Die Einkleidung der Postulantin war ein großes Fest, ebenso ein Jahr später ihre Profeß.[24] Aus der Postulantin war eine Novizin, aus der Novizin eine Profeßschwester geworden. Ihren Namen „Teresia Benedicta vom Kreuz“ hatte sie, wie sie an eine befreundete Ordensfrau schrieb, „mit ins Haus gebracht …, denn unter dem Kreuz verstand ich das Schicksal des Volkes Gottes, das sich damals anzukündigen begann. Ich dachte, die es verstünden, dass es das Kreuz Christi sei, müssten es im Namen aller auf sich nehmen. Heute weiß ich mehr davon als vor meinem Eintritt, was es heißt, dem Herrn im Zeichen des Kreuzes vermählt zu sein.“[25] Das Kreuz Christi gehörte unbedingt mit in den Alltag unserer Mitschwester Teresia Benedicta. Sie hat schwer gelitten, wenn sie Nachricht erhielt vom Schicksal ihrer Verwandten, Freunde und Bekannten. In diesen Jahren der Nazizeit steigerte sich die Ächtung der Juden von Tag zu Tag.

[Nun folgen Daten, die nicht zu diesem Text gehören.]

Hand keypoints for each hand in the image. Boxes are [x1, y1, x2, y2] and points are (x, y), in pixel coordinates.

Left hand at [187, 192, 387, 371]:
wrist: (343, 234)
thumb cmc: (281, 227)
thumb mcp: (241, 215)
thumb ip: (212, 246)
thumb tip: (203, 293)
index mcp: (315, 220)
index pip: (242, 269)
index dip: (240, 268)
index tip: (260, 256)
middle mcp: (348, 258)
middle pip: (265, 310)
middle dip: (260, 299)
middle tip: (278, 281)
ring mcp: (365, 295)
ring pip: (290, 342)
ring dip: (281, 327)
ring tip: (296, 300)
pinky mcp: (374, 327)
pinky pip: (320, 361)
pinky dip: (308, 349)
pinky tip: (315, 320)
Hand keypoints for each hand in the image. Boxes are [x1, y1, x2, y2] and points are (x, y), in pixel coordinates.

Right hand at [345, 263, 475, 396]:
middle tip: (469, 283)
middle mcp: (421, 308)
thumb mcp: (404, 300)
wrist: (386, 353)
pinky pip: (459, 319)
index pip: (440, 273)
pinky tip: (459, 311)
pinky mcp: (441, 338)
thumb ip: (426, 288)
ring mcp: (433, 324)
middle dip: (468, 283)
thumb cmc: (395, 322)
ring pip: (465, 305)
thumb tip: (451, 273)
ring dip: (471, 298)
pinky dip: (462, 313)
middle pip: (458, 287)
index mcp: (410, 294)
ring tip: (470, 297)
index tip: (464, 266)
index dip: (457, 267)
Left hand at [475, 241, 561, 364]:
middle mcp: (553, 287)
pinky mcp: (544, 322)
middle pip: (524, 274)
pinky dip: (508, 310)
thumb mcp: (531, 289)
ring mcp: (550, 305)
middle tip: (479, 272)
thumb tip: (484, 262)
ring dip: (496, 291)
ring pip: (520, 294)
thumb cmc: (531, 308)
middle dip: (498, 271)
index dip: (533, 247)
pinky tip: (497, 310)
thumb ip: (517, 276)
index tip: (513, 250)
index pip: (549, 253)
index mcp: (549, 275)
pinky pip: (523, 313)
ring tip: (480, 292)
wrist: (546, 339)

Sr. Teresia Benedicta arbeitete mit großem Fleiß an ihrer wissenschaftlichen Arbeit „Endliches und ewiges Sein“, um sie möglichst bald druckfertig zu haben. Der Druck ging auch zunächst zügig voran. Dann aber gab es große Schwierigkeiten. „Wie es mit dem Erscheinen dieses Werkes wird, weiß ich noch nicht. Sollte es noch möglich sein, so würde es mein Abschiedsgeschenk an Deutschland sein“[26], schrieb sie wenige Wochen vor ihrer Flucht. Es kam die Nacht vom 9. November 1938, die sogenannte „Reichskristallnacht“, in welcher der braune Pöbel im ganzen deutschen Reichsgebiet die Juden belästigte, bedrohte, verängstigte. Auch kostbare Kunstwerke wurden vernichtet, die Synagogen in Brand gesteckt. Grölend zogen die Nazis durch die Straßen, Spottlieder auf die Juden singend.

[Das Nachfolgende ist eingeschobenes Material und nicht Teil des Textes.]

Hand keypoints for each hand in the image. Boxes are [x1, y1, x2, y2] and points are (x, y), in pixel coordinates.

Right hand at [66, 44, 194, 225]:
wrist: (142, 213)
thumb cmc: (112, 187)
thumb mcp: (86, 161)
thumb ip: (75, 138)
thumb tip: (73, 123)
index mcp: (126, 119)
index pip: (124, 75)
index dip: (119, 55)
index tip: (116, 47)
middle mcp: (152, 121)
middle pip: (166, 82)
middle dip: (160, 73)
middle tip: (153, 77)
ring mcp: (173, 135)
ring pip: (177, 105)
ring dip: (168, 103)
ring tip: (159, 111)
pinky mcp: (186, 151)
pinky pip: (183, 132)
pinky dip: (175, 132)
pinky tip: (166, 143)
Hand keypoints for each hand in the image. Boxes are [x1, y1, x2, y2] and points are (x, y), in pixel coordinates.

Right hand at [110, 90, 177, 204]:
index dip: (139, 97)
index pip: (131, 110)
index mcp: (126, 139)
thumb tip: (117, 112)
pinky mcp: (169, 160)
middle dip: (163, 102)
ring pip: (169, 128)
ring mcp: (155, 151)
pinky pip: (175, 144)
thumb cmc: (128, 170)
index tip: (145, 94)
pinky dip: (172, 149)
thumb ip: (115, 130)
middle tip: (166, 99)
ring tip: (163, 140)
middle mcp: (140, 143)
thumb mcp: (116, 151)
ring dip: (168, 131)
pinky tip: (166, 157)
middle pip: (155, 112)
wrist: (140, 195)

Sr. Teresia Benedicta war wie erstarrt, als sie von all dem erfuhr. Um unser Kloster nicht in Gefahr zu bringen, beantragte sie sofort ihre Versetzung in unser Schwesternkloster Echt in den Niederlanden.[27] Kurz nach Weihnachten waren alle Formalitäten erledigt. Dieses Weihnachtsfest im Kölner Karmel war von all den vergangenen Ereignissen überschattet. Sr. Teresia Benedicta schrieb in einem Weihnachtsbrief: „Je dunkler es um uns wird, desto mehr müssen wir unser Herz für das Licht von oben öffnen.“[28]

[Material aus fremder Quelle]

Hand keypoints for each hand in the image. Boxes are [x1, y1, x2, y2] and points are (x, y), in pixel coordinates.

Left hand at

Am 31. Dezember 1938 war der schwere Abschied vom Kölner Karmel. Dazu versammelten sich alle Schwestern im Erholungsraum. Sie sprach noch einige wenige Worte des Dankes und umarmte zum Abschied jede einzelne Schwester. Als sie mich umarmte, konnte ich nur noch ihren Namen nennen. Für einen Augenblick schluchzte sie laut auf, fasste sich aber sogleich und ging zur nächsten Schwester, um Abschied zu nehmen.[29]

„Menschlichen Trost gibt es nicht, aber der das Kreuz auferlegt, versteht es, die Last süß und leicht zu machen… […] Ich durfte mit dem Auto, das mich herbrachte, noch erst nach der Schnurgasse fahren und den Segen der Friedenskönigin holen. Wie schwer der Abschied von der lieben klösterlichen Familie war, das brauche ich wohl nicht zu schildern!“[30] So schrieb sie an eine befreundete Ordensfrau. Einer befreundeten Dame teilte sie mit: „Ich habe es [das neue Jahr] vor dem Allerheiligsten im Kreis der neuen klösterlichen Familie begonnen. Sie können sich denken, dass der Abschied von Köln sehr schmerzlich war. Aber ich bin wieder im Karmel und von herzlicher mütterlicher und schwesterlicher Liebe umgeben. Das Haus hier wurde von den Kölner Karmelitinnen begründet, die 1875 ausgewiesen wurden.“[31]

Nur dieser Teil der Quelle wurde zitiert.